Normally, it takes me about 30 plus hours to travel from my home in Grass Valley, California to Freetown, Sierra Leone. Because many airlines have canceled all flights to Sierra Leone, I had to fly to Washington, D.C., and layover for three hours. I then flew to Brussels, and had a layover of 14 hours in Brussels. Then off to Casa Blanca, have a drink with the ghost of Bogart (I would have preferred Ingrid) and sit there for five hours in a crowded airport section with returning Sierra Leoneans. Then I flew for four more hours to Sierra Leone with a guy beside me who after coughing up a storm, put on a face mask and rubber gloves. Finally, arriving at the Freetown airport, the airport security had us wash our hands in cold water and then took our temperature.
After filling out a medical questionnaire, I was able to get on the bus that takes you to a 15 person ferry to cross the bay to Freetown. Wouldn’t you know it, another guy sits next to me and puts on a mask and gloves. Now on this ferry, it can be rough water and everyone on the boat wears a life jacket… Everyone except the guy with the mask and gloves! It took me over 46 hours to travel to Freetown
I tell you this because as you might well imagine, a person with Ebola can also travel through a number of countries, contact many people and land who knows where, and with what, if any restrictions. The idea of a travel ban for West Africans makes us feel better and is well intentioned but poorly thought out. Even in Sierra Leone, when the government put some villages under quarantine and have multiple road checks, people still left the villages on the trails and rivers and made their way to Freetown.

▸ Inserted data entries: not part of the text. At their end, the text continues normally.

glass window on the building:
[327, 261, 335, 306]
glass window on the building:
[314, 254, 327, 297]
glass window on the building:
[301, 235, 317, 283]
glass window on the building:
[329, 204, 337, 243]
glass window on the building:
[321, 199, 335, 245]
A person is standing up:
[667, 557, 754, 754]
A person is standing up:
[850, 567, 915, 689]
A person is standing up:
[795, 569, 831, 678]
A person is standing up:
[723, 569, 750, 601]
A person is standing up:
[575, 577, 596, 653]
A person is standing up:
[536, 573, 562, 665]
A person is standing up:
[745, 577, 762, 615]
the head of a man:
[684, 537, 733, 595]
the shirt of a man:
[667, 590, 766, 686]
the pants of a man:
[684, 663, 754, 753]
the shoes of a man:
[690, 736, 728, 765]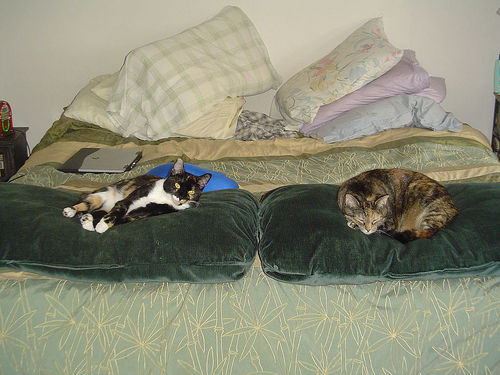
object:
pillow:
[3, 179, 261, 283]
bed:
[0, 106, 499, 369]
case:
[273, 16, 402, 131]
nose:
[365, 227, 371, 233]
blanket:
[8, 117, 490, 371]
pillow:
[125, 4, 281, 123]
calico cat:
[64, 158, 212, 234]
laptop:
[57, 147, 141, 172]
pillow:
[259, 174, 497, 283]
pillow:
[142, 164, 238, 192]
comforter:
[258, 182, 499, 286]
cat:
[335, 167, 457, 243]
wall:
[1, 3, 499, 146]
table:
[0, 124, 28, 181]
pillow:
[274, 18, 404, 131]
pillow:
[298, 48, 430, 134]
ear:
[341, 192, 360, 212]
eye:
[174, 181, 181, 189]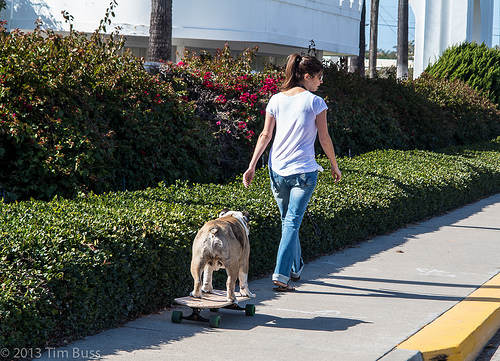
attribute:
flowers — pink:
[167, 37, 274, 150]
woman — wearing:
[238, 30, 342, 304]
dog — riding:
[195, 194, 291, 290]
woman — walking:
[238, 47, 328, 291]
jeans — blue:
[269, 167, 324, 276]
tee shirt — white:
[252, 85, 335, 179]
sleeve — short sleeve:
[309, 95, 342, 117]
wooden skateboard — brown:
[151, 209, 302, 314]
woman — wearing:
[242, 52, 339, 292]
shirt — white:
[265, 91, 327, 175]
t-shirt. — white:
[233, 76, 358, 180]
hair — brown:
[276, 42, 329, 89]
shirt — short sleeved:
[262, 90, 328, 178]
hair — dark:
[280, 50, 329, 90]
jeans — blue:
[269, 168, 314, 284]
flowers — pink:
[231, 82, 251, 103]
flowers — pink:
[247, 91, 259, 107]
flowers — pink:
[211, 93, 223, 107]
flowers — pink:
[202, 70, 212, 84]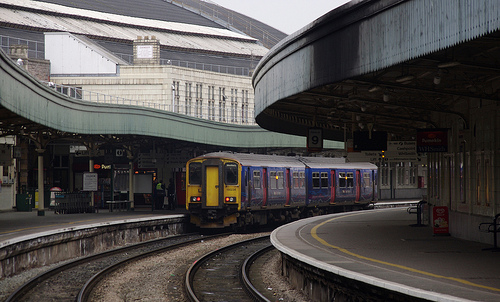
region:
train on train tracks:
[133, 92, 421, 267]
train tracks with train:
[39, 98, 311, 296]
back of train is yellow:
[172, 113, 289, 248]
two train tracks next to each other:
[46, 178, 290, 298]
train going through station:
[82, 74, 454, 296]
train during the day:
[160, 92, 405, 285]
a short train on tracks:
[172, 77, 452, 242]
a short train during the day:
[139, 78, 424, 283]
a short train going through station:
[122, 113, 405, 300]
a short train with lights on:
[147, 97, 425, 248]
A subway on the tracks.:
[190, 122, 385, 213]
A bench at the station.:
[398, 178, 427, 242]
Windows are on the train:
[256, 164, 317, 184]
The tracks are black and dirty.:
[118, 231, 263, 287]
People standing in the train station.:
[153, 168, 186, 208]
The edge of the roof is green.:
[24, 66, 241, 158]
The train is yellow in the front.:
[165, 157, 248, 229]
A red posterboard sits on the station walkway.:
[427, 192, 452, 233]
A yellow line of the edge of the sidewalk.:
[325, 221, 391, 275]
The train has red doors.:
[259, 157, 274, 207]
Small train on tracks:
[191, 152, 379, 205]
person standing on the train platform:
[149, 176, 173, 211]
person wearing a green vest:
[153, 182, 163, 191]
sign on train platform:
[80, 167, 97, 194]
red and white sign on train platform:
[92, 160, 114, 172]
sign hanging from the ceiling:
[386, 138, 418, 168]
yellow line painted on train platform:
[311, 212, 477, 294]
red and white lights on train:
[220, 189, 240, 209]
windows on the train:
[307, 173, 330, 195]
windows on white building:
[160, 77, 242, 117]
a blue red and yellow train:
[185, 151, 377, 228]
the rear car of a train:
[188, 153, 308, 228]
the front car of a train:
[307, 157, 379, 218]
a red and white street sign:
[427, 205, 452, 235]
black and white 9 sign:
[306, 126, 324, 151]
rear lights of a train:
[188, 195, 238, 206]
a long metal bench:
[55, 191, 100, 213]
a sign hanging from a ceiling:
[410, 122, 449, 152]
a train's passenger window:
[335, 171, 358, 189]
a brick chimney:
[131, 34, 160, 66]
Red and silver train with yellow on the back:
[174, 148, 400, 234]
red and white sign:
[87, 157, 114, 176]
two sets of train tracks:
[43, 227, 272, 300]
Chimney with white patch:
[133, 26, 165, 71]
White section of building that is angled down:
[38, 26, 131, 91]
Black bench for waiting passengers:
[93, 187, 137, 218]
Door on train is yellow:
[206, 165, 222, 225]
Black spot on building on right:
[288, 8, 410, 99]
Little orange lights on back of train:
[224, 192, 233, 204]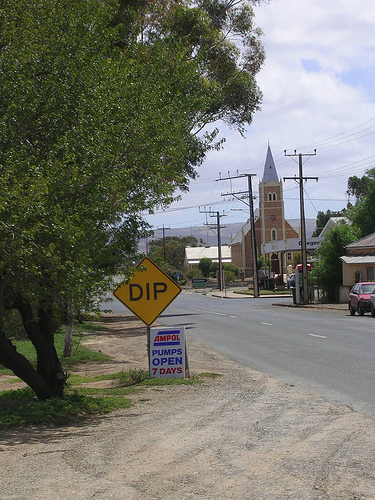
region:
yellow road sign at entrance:
[57, 249, 190, 350]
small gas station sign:
[124, 315, 219, 393]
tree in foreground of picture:
[0, 25, 226, 393]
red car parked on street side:
[321, 270, 364, 317]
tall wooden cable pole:
[249, 131, 335, 324]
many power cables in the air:
[189, 126, 342, 210]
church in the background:
[181, 152, 297, 294]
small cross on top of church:
[255, 132, 271, 156]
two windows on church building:
[263, 188, 281, 207]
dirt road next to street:
[64, 350, 347, 493]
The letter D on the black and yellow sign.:
[125, 276, 144, 303]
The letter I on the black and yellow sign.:
[140, 280, 154, 301]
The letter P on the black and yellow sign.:
[153, 278, 169, 301]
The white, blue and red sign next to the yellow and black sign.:
[143, 321, 192, 381]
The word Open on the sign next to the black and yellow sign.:
[151, 356, 183, 365]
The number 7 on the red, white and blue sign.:
[149, 365, 159, 376]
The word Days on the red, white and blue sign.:
[160, 365, 181, 376]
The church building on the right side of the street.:
[231, 135, 302, 277]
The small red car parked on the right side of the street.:
[343, 281, 372, 310]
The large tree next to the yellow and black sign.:
[0, 1, 212, 406]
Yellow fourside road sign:
[99, 225, 192, 333]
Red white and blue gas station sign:
[138, 313, 201, 391]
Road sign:
[109, 247, 208, 395]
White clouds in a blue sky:
[284, 7, 367, 128]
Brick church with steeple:
[217, 140, 319, 307]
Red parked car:
[335, 265, 370, 323]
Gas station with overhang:
[256, 228, 347, 303]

To enforce a travel ban would require a hundred thousand troops. Better idea is to send a thousand medical people and the equipment and medicine along with qualified infectious disease control personal. As.a side note, the people of SL are wondering what the value of our troops are in Sierra Leone. They ask me if we are preparing for war. They feel the troops were sincere, but wasted in their mission. I am told by a friend of mine who was there, that despite Ebola, the troops were in hot pursuit of the beautiful women of Sierra Leone.